--- START ---
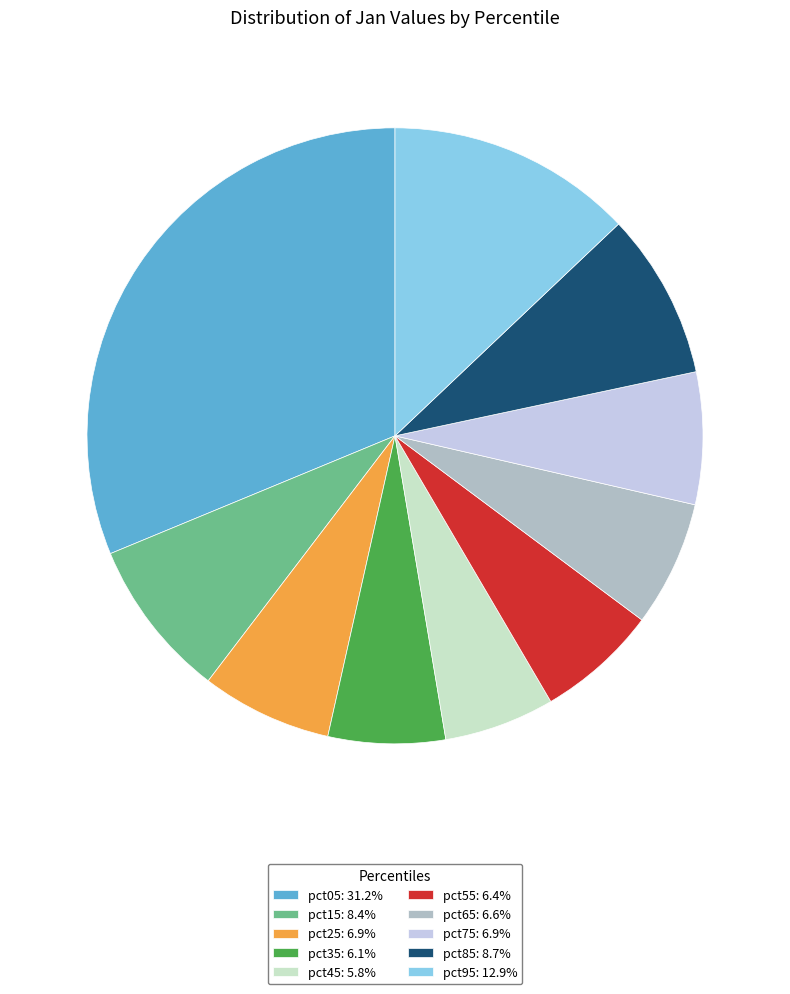

Which has a higher value, pct95 or pct25?

pct95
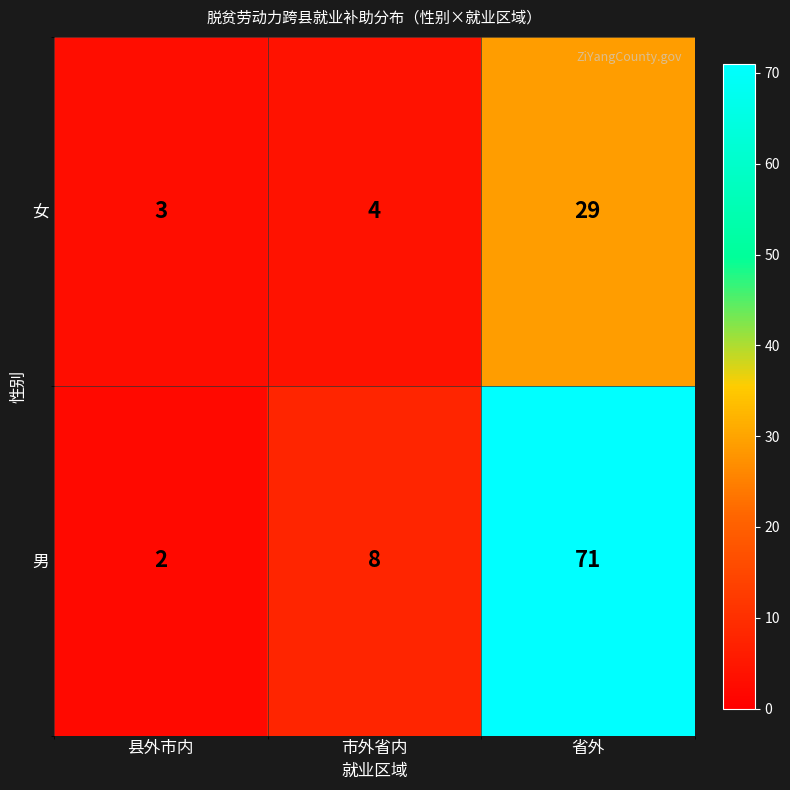

At how many categories does at least one series exceed 61?

1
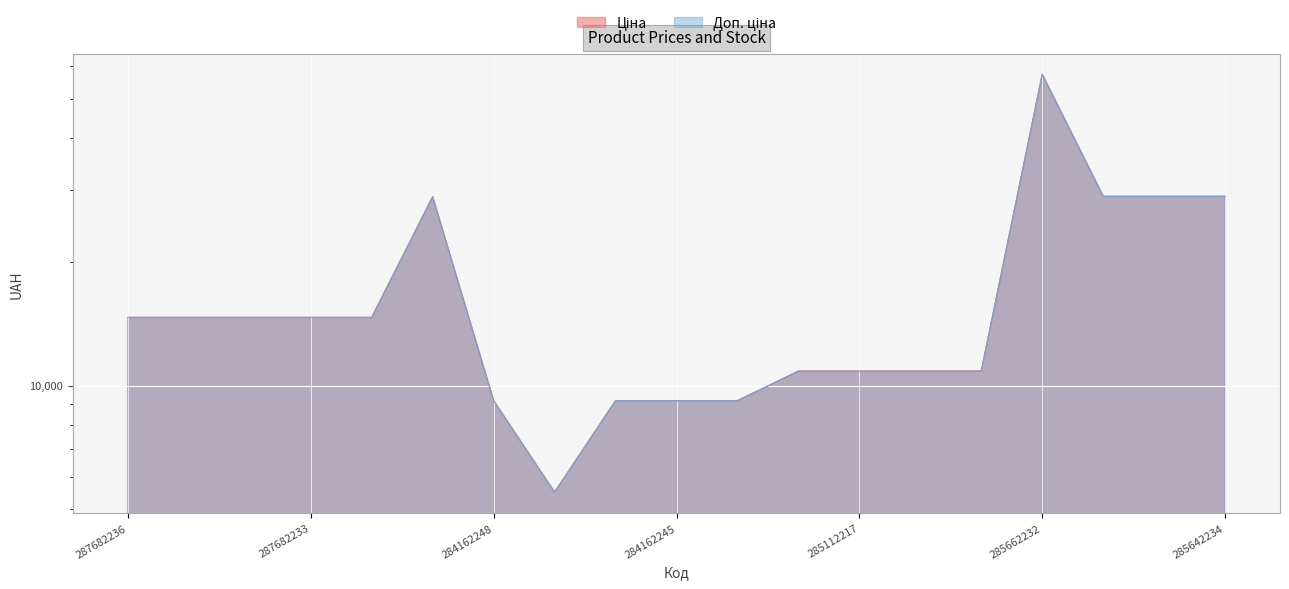

How many data points in Доп. ціна are less than 14649?

9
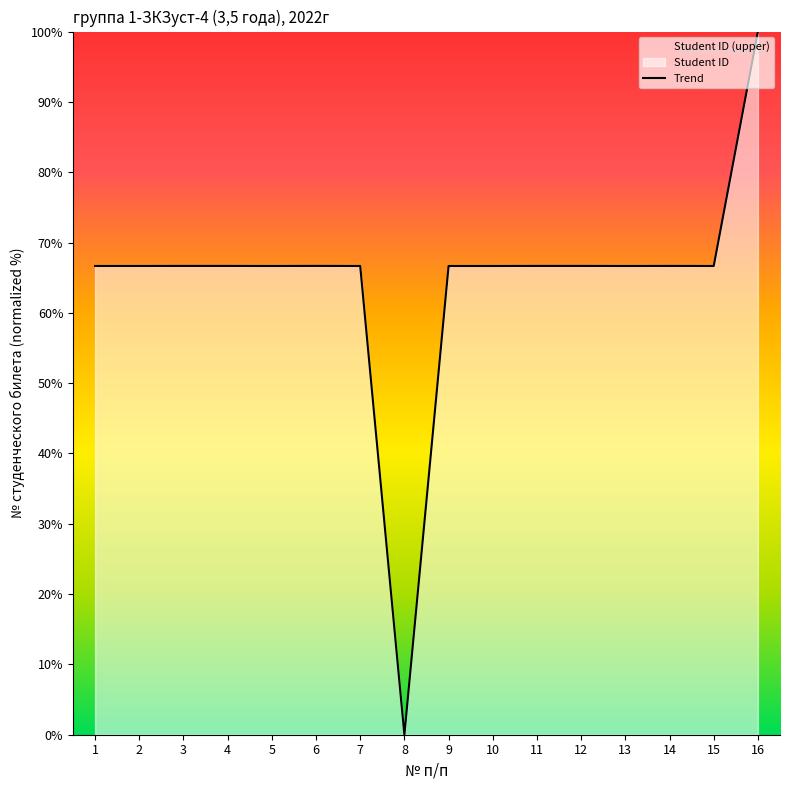

Count the number of values greater than 66.

15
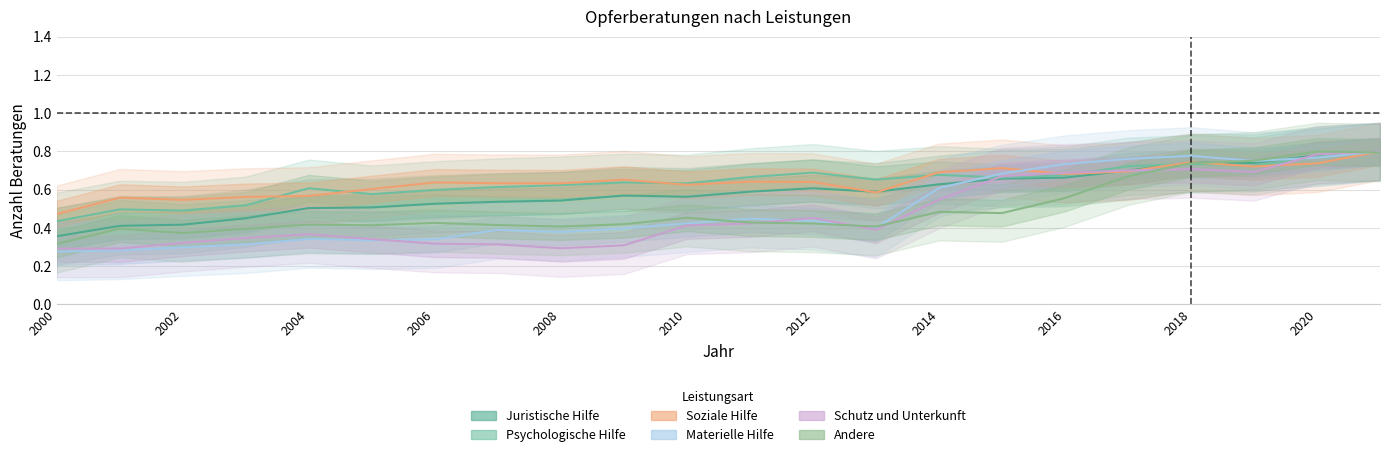

How many interior local peaks does the Materielle Hilfe series have?

4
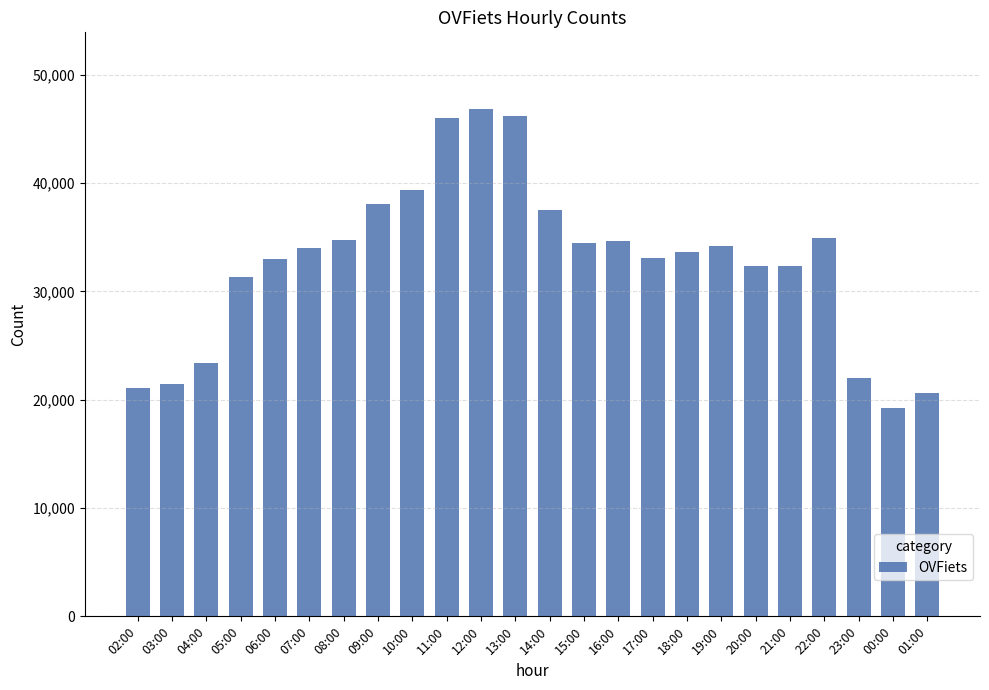

Count the number of categories in the chart.

24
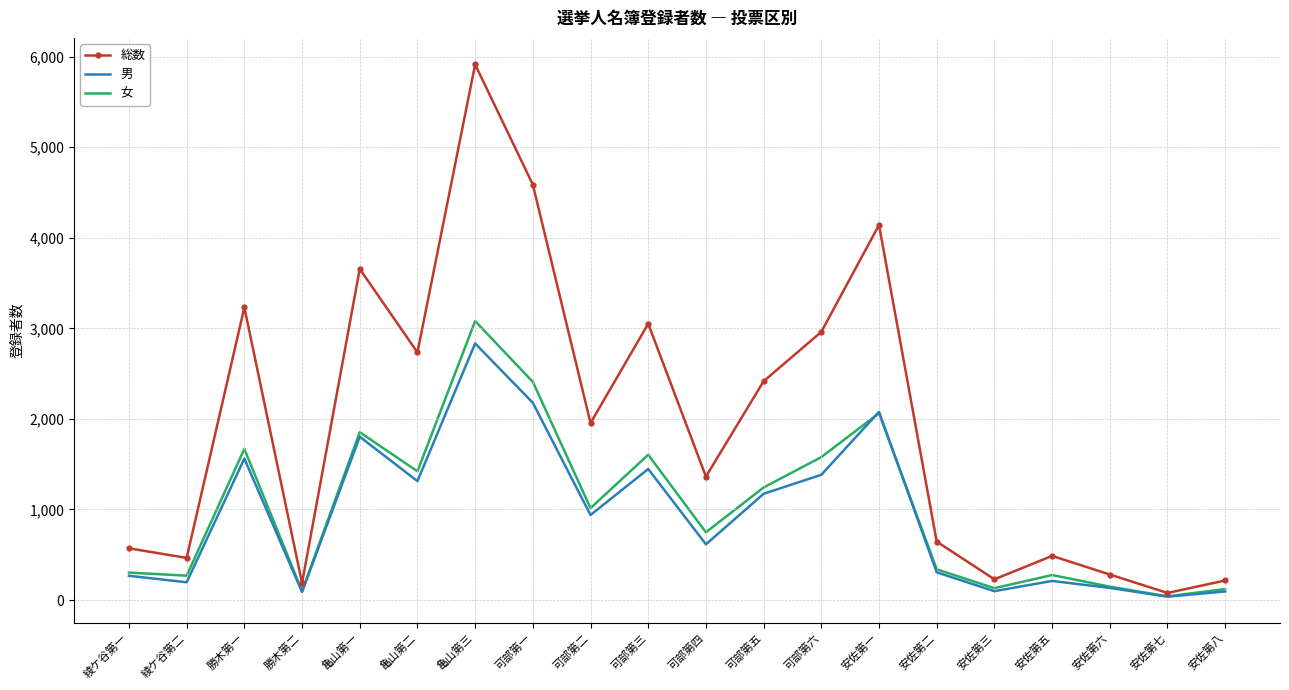

The value of 女 at 可部第六 is 325. True or false?

False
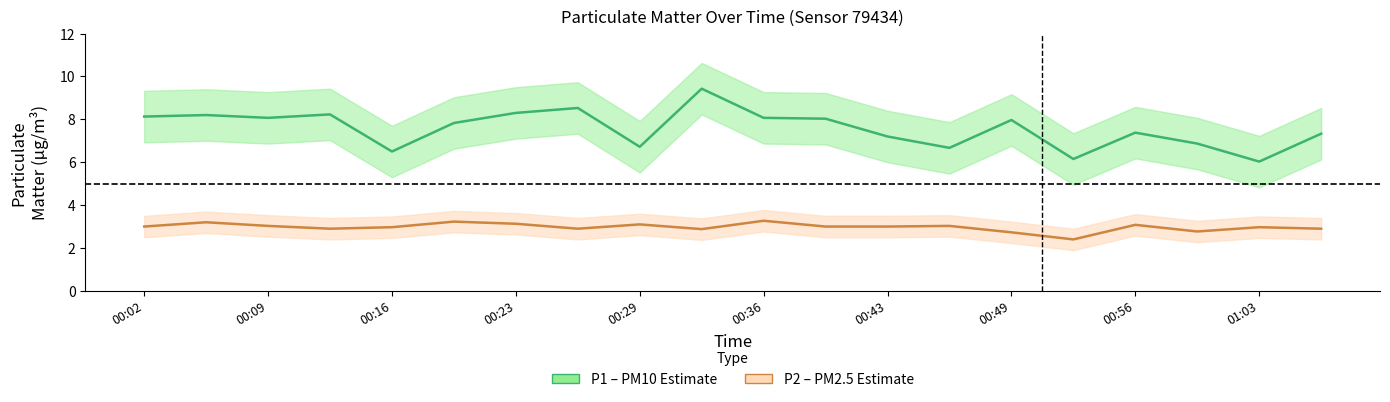

Count the number of data series in this chart.

2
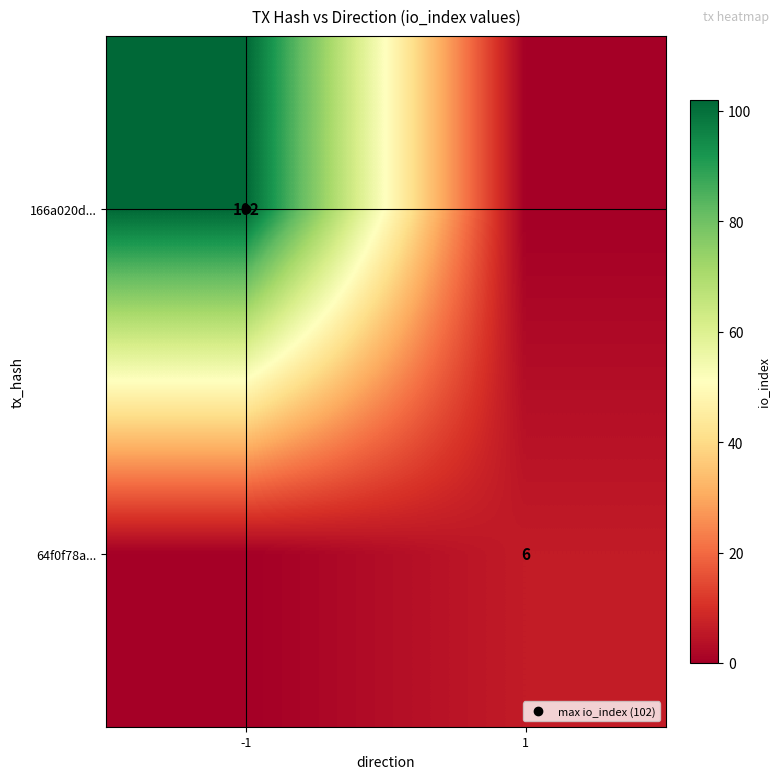

Which category has the highest value in the 166a020d... series?

-1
--- END ---
• _Exercise goal_:
Pull from the data above every line containing the string "series", treating uppercase and lowercase as distinct.

• _Task solution_:
At how many categories does at least one series exceed 61?
How many interior local peaks does the Materielle Hilfe series have?
Count the number of data series in this chart.
Which category has the highest value in the 166a020d... series?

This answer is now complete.